_Provided data_:
++++++++++++++++++++
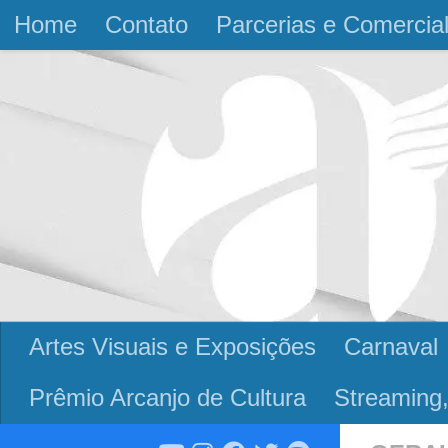
Home
Contato
Parcerias e Comercia
Skip to content
Artes Visuais e Exposições
Carnaval
Prêmio Arcanjo de Cultura
Streaming,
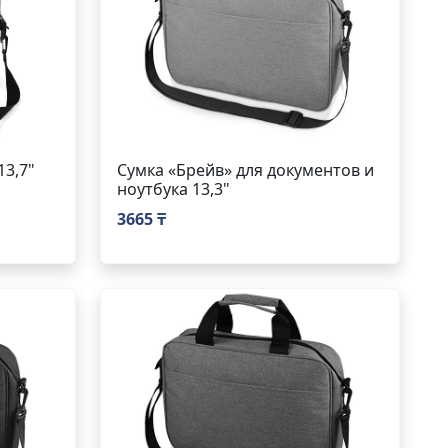
13,7"
Сумка «Брейв» для документов и
ноутбука 13,3"
3665 ₸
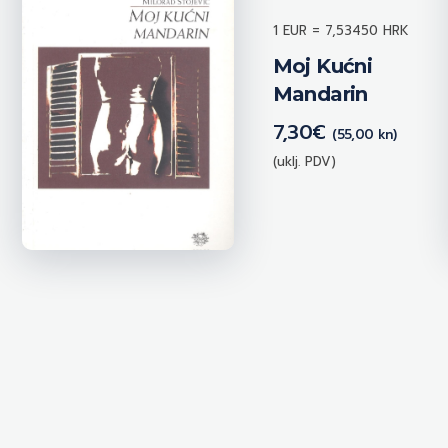
1 EUR = 7,53450 HRK
Moj Kućni
Mandarin
7,30
€
(55,00 kn)
(uklj. PDV)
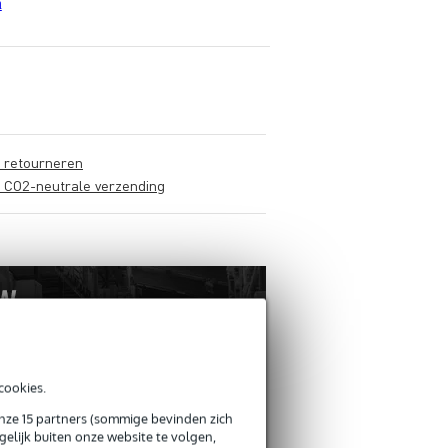
n
s retourneren
s CO2-neutrale verzending
cookies.
onze 15 partners (sommige bevinden zich
elijk buiten onze website te volgen,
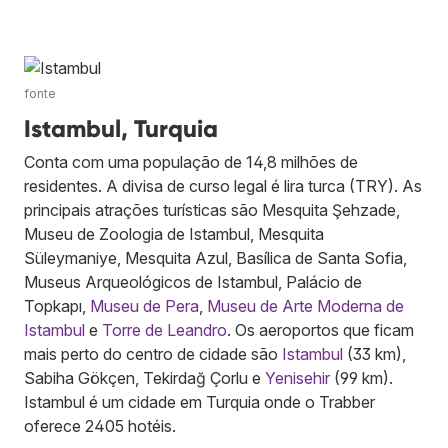
fonte
Istambul, Turquia
Conta com uma população de 14,8 milhões de
residentes. A divisa de curso legal é lira turca (TRY). As
principais atrações turísticas são Mesquita Şehzade,
Museu de Zoologia de Istambul, Mesquita
Süleymaniye, Mesquita Azul, Basílica de Santa Sofia,
Museus Arqueológicos de Istambul, Palácio de
Topkapı,
Museu de Pera
,
Museu de Arte Moderna de
Istambul
e
Torre de Leandro
. Os aeroportos que ficam
mais perto do centro de cidade são
Istambul
(33 km),
Sabiha Gökçen, Tekirdağ Çorlu e
Yenisehir
(99 km).
Istambul é um cidade em Turquia onde o Trabber
oferece 2405 hotéis.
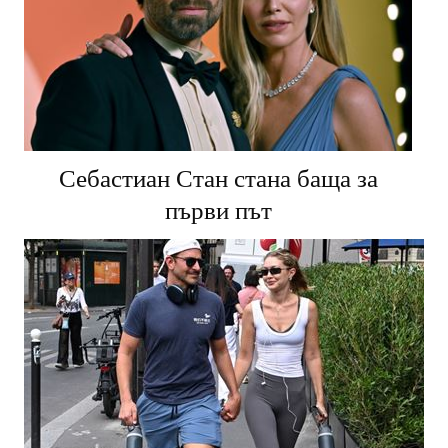
Себастиан Стан стана баща за
първи път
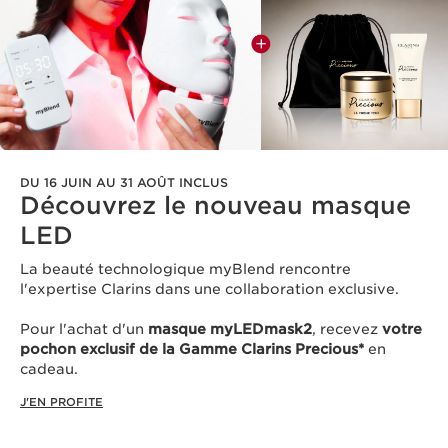
DU 16 JUIN AU 31 AOÛT INCLUS
Découvrez le nouveau masque
LED​
La beauté technologique myBlend rencontre
l'expertise Clarins dans une collaboration exclusive.
Pour l'achat d'un
masque myLEDmask2
, recevez
votre
pochon exclusif de la Gamme Clarins Precious*
en
cadeau.​
J'EN PROFITE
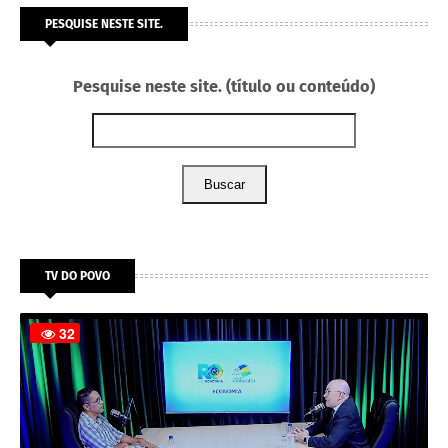
PESQUISE NESTE SITE.
Pesquise neste site. (título ou conteúdo)
Buscar
TV DO POVO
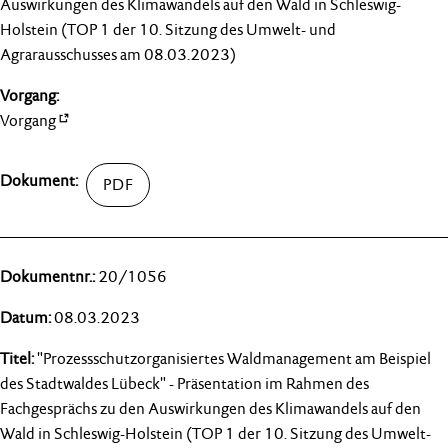
Auswirkungen des Klimawandels auf den Wald in Schleswig-
Holstein (TOP 1 der 10. Sitzung des Umwelt- und
Agrarausschusses am 08.03.2023)
Vorgang
20/1056
08.03.2023
"Prozessschutzorganisiertes Waldmanagement am Beispiel
des Stadtwaldes Lübeck" - Präsentation im Rahmen des
Fachgesprächs zu den Auswirkungen des Klimawandels auf den
Wald in Schleswig-Holstein (TOP 1 der 10. Sitzung des Umwelt-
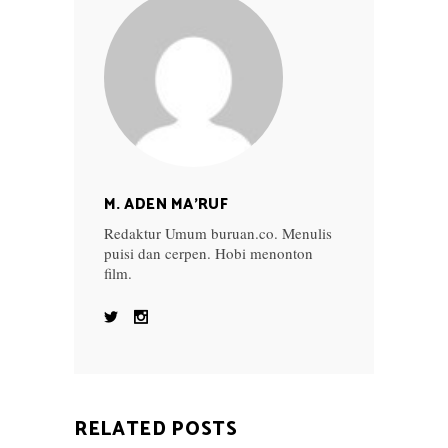
M. ADEN MA'RUF
Redaktur Umum buruan.co. Menulis
puisi dan cerpen. Hobi menonton
film.
RELATED POSTS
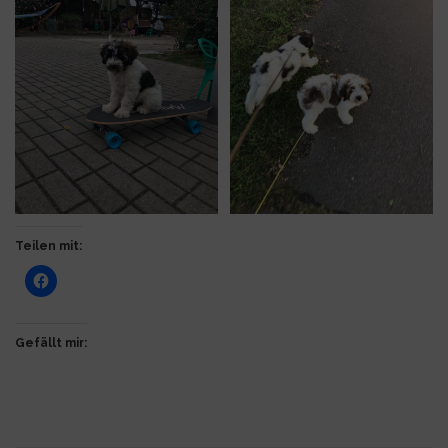
Teilen mit:
Gefällt mir:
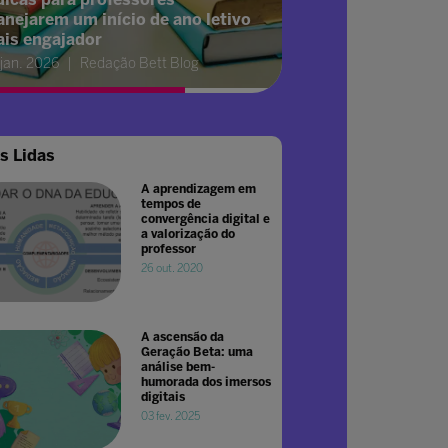
anejarem um início de ano letivo
is engajador
 jan. 2026
Redação Bett Blog
s Lidas
A aprendizagem em
tempos de
convergência digital e
a valorização do
professor
26 out. 2020
A ascensão da
Geração Beta: uma
análise bem-
humorada dos imersos
digitais
03 fev. 2025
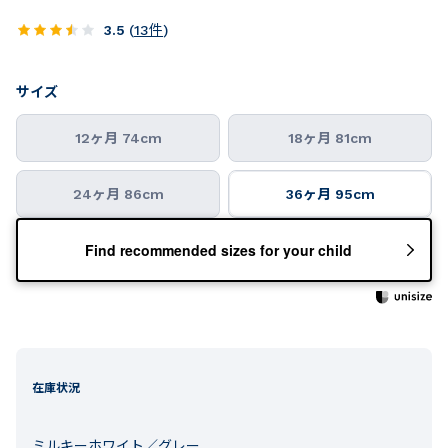
3.5
(
13
件
)
サイズ
12ヶ月 74cm
18ヶ月 81cm
24ヶ月 86cm
36ヶ月 95cm
Find recommended sizes for your child
在庫状況
ミルキーホワイト／グレー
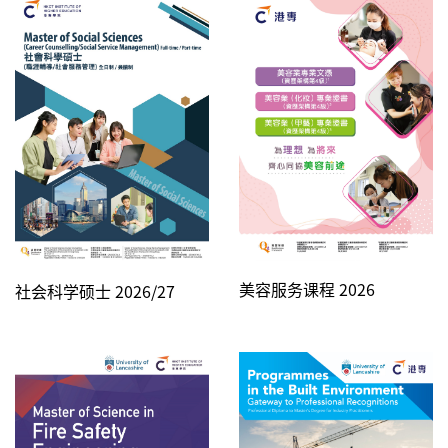
美容服务课程 2026
社会科学硕士 2026/27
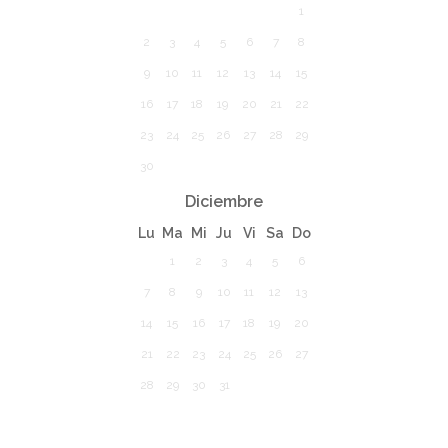
1
2
3
4
5
6
7
8
9
10
11
12
13
14
15
16
17
18
19
20
21
22
23
24
25
26
27
28
29
30
Diciembre
Lu
Ma
Mi
Ju
Vi
Sa
Do
1
2
3
4
5
6
7
8
9
10
11
12
13
14
15
16
17
18
19
20
21
22
23
24
25
26
27
28
29
30
31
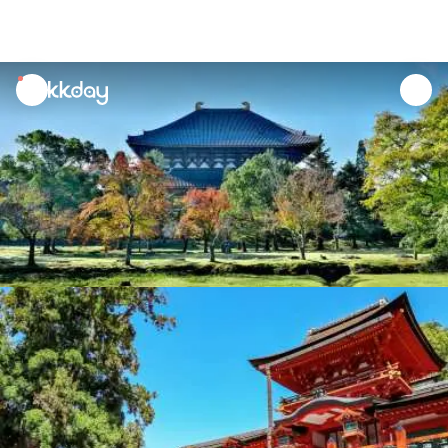
unread
notifications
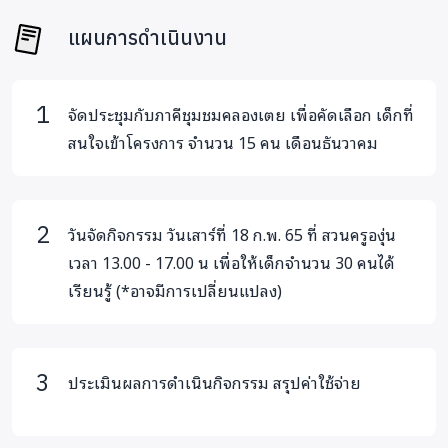
เหมือนกิจกรรมอย่างหนึ่งในชีวิต แต่ในเนื้อแท้ของเล่น
แผนการดำเนินงาน
เต็มไปด้วยการเรียนรู้ โดยเนื้อหาที่จะสอนนั้นครอบคลุม
เรื่อง
1) การพัฒนาทักษะชีวิต
จัดประชุมกับภาคีชุมชมคลองเตย เพื่อคัดเลือก เด็กที่
2) การสื่อสาร
สนใจเข้าโครงการ จำนวน 15 คน เดือนธันวาคม
3) การเข้าสังคม
4) การรู้จักให้อภัย
5) ความเห็นอกเห็นใจ
วันจัดกิจกรรม วันเสาร์ที่ 18 ก.พ. 65 ที่ สวนครูองุ่น
6) การแก้ปัญหาวิเคราะห์หาเหตุและผล
เวลา 13.00 - 17.00 น เพื่อให้เด็กจำนวน 30 คนได้
7) อารมณ์ความรู้สึก ผ่านการเล่น
เรียนรู้ (*อาจมีการเปลี่ยนแปลง)
ตัวอย่างกิจกรรม 6 ฐานกิจกรรมทางการเงินเชิงสร้างสรรค์
ประเมินผลการดำเนินกิจกรรม สรุปค่าใช้จ่าย
1) จดรับจ่ายสำคัญยังไง
2) รูรั่วทางการเงิน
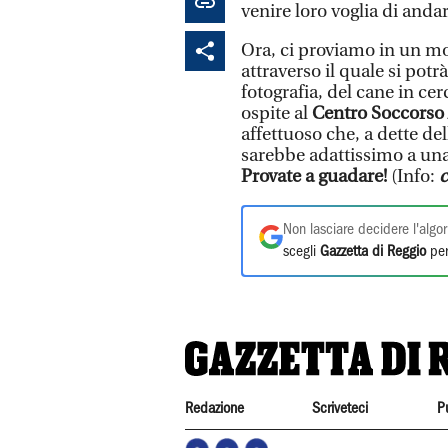
venire loro voglia di andare
Ora, ci proviamo in un mo
attraverso il quale si pot
fotografia, del cane in ce
ospite al
Centro Soccorso 
affettuoso che, a dette del
sarebbe adattissimo a una
Provate a guadare!
(Info:
c
Non lasciare decidere l'algor
scegli
Gazzetta di Reggio
per
Redazione
Scriveteci
P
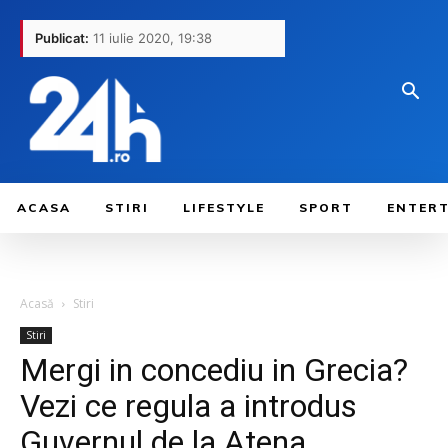
Publicat:
11 iulie 2020, 19:38
ACASA
STIRI
LIFESTYLE
SPORT
ENTER
Acasă
Stiri
Stiri
Mergi in concediu in Grecia?
Vezi ce regula a introdus
Guvernul de la Atena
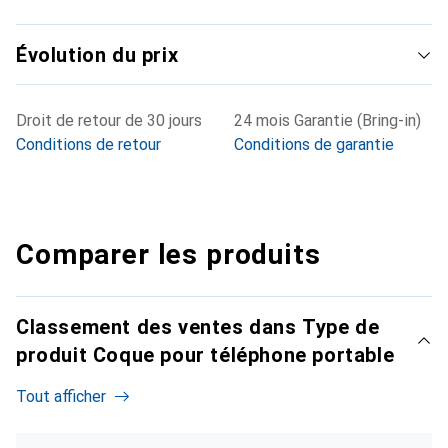
Évolution du prix
Droit de retour de 30 jours
24 mois Garantie (Bring-in)
Conditions de retour
Conditions de garantie
Comparer les produits
Classement des ventes dans Type de
produit Coque pour téléphone portable
Tout afficher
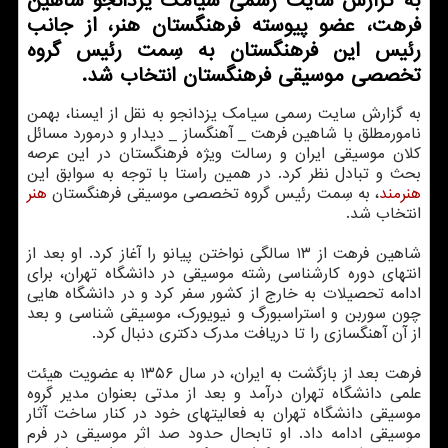
به گزارش سایت رسمی سیامک یزدانجو شاهین
فرهت، عضو پیوسته فرهنگستان هنر، از جانب
رئیس این فرهنگستان به سِمت رئیس گروه
تخصصی موسیقی فرهنگستان انتخاب شد.
به گزارش سایت رسمی سیامک یزدانجو به نقل از ایسنا، بهمن
نامورمطلق با شاهین فرهت _ آهنگساز _ دیدار و درمورد مسائل
کلان موسیقی ایران و رسالت ویژه فرهنگستان در این عرصه
بحث و تبادل نظر کرد. در همین راستا با توجه به سوابق این
هنرمند
، به سِمت رئیس گروه تخصصی موسیقی فرهنگستان
هنر
انتخاب شد.
شاهین فرهت از ۱۳ سالگی نواختن پیانو را آغاز کرد. او بعد از
انتهای دوره کارشناسی رشته موسیقی در دانشگاه تهران، برای
ادامه تحصیلات به خارج از کشور سفر کرد و در دانشگاه هایی
چون سوربن و استراسبورگ و نیویورک، موسیقی شناسی و بعد
از آن آهنگسازی را تا دریافت مدرک دکتری دنبال کرد.
فرهت بعد از بازگشت به ایران، در سال ۱۳۵۶ به عضویت هیئت
علمی دانشگاه تهران درآمد و بعد از مدتی بعنوان مدیر گروه
موسیقی دانشگاه تهران به فعالیتهای خود در کنار ساخت آثار
موسیقی ادامه داد. او تابحال حدود صد اثر موسیقی در فرم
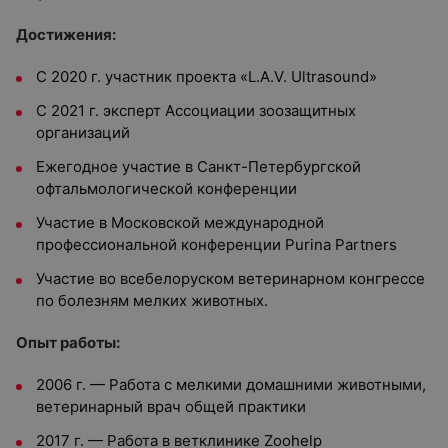
Достижения:
С 2020 г. участник проекта «L.A.V. Ultrasound»
С 2021 г. эксперт Ассоциации зоозащитных
организаций
Ежегодное участие в Санкт-Петербургской
офтальмологической конференции
Участие в Московской международной
профессиональной конференции Purina Partners
Участие во всебелоруском ветеринарном конгрессе
по болезням мелких животных.
Опыт работы:
2006 г. — Работа с мелкими домашними животными,
ветеринарный врач общей практики
2017 г. — Работа в ветклинике Zoohelp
++++++++++++++++++++
_Task statement_:
Pick each line holding the word "конференции" out of the data and copy it.

_Answer section_:
офтальмологической конференции
профессиональной конференции Purina Partners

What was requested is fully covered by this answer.